Streitet euch doch

Ratschläge, Parteien sollten ihre Konflikte im Sinne der Vernunft leise führen, sind verfehlt. Streit informiert Wähler. Und erfüllt die Demokratie mit Leben

von / Leitartikel - Streitet euch doch © Bild: Ricardo Herrgott/News

Jetzt also die Grünen. Der Juniorpartner in der Zweckgemeinschaft namens Regierung steckt in einem Streit über die DNA der Partei. Birgit Hebein, vor einem Jahr noch Landeschefin und Vizebürgermeisterin in Wien, trat aus der Partei aus. "Die grüne Politik erreicht nicht mehr mein Herz." Die 51-Jährige ist nicht die Einzige, die ein Problem mit der Zurückhaltung der Bewegungsspitze gegenüber der ÖVP hat, die zuletzt einige Episoden schrieb, die vor dem Regierungseintritt noch zu einer handfesten Konfrontation geführt hätten: Postenschacher, Chatprotokolle, die ein respektloses Verhältnis zur geliehenen Macht vermuten lassen, Ermittlungen gegen den Bundeskanzler und - das tat Hebein besonders weh - die harschen Äußerungen von Sebastian Kurz und Karl Nehammer zur Flüchtlingspolitik. Immer mehr aus der grünen Basis, die bis heute aus Linken sowie bürgerlichen Umweltschützern besteht, wollen das nicht mehr mittragen.

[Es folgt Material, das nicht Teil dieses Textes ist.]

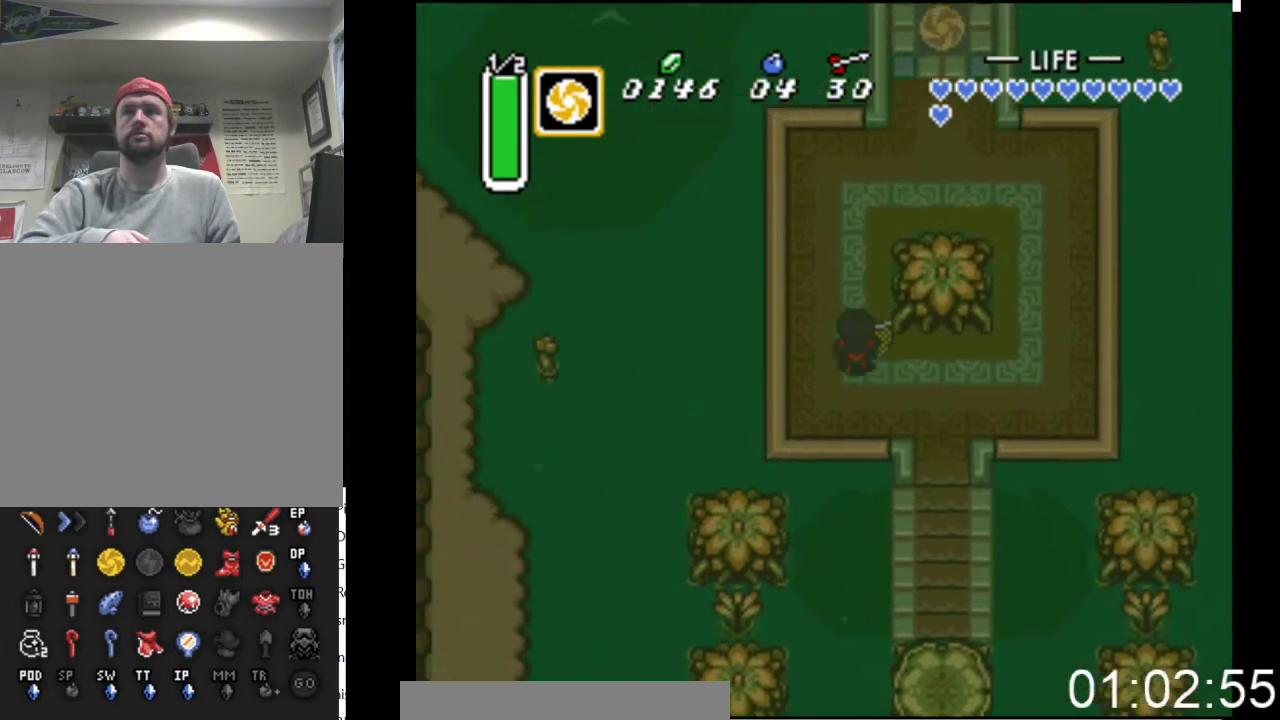
{"buttons": ["DPAD_UP", "DPAD_RIGHT"], "events": [[33, "DPAD_LEFT", "up"], [433, "DPAD_RIGHT", "down"]]}
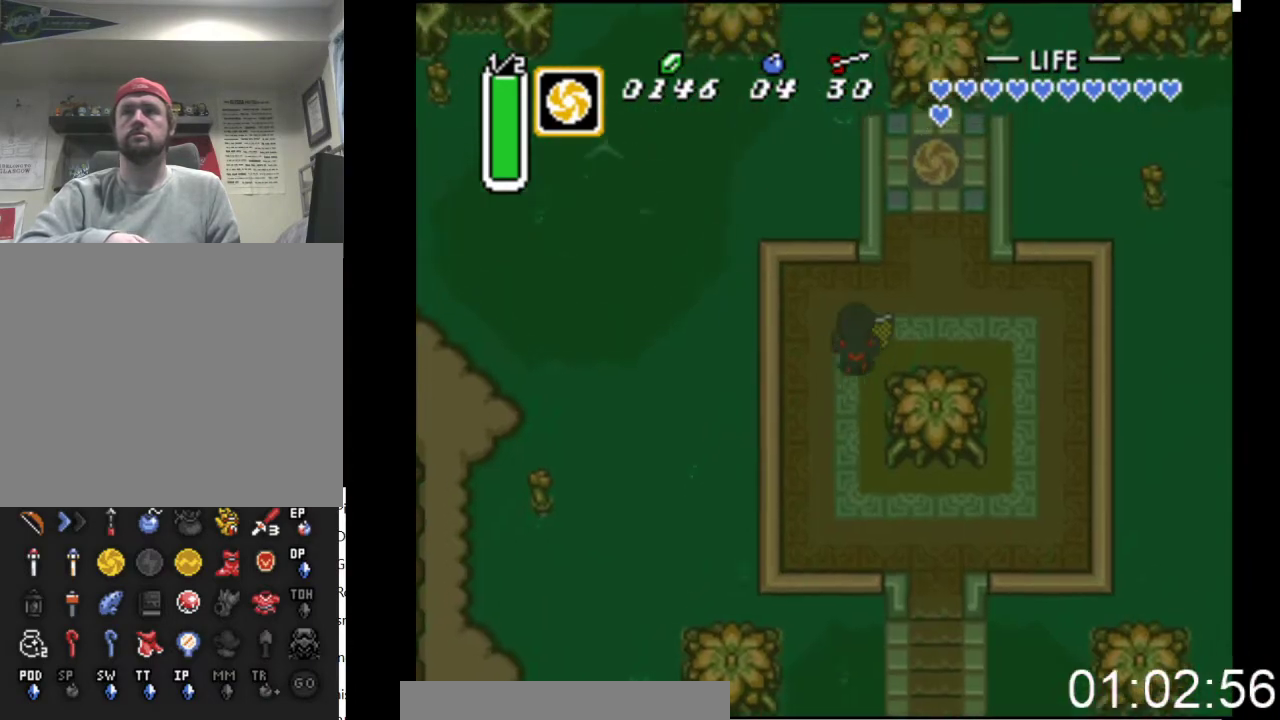
{"buttons": ["DPAD_UP"], "events": [[433, "DPAD_RIGHT", "up"]]}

Die Grünen sind damit dort angekommen, wo die anderen schon sind: in der Auseinandersetzung über die Grundsätze innerhalb der eigenen Gesinnungsgemeinschaft. Über das, wofür man gegenüber dem Souverän steht. Und damit im Zentrum der medialen Paartherapie. Die besagt, dass die Partei jetzt alles, wirklich alles, nur nicht einen öffentlichen Streit über die eigenen Grundwerte gebrauchen könne. Schon gar nicht vor Wahlen (demnächst in Oberösterreich und Graz). Zu lesen und zu hören war das in Kommentaren von Journalisten, Politologen und Beobachtern. Aus Sicht des Wählers möchte man rufen: "Warum eigentlich nicht?"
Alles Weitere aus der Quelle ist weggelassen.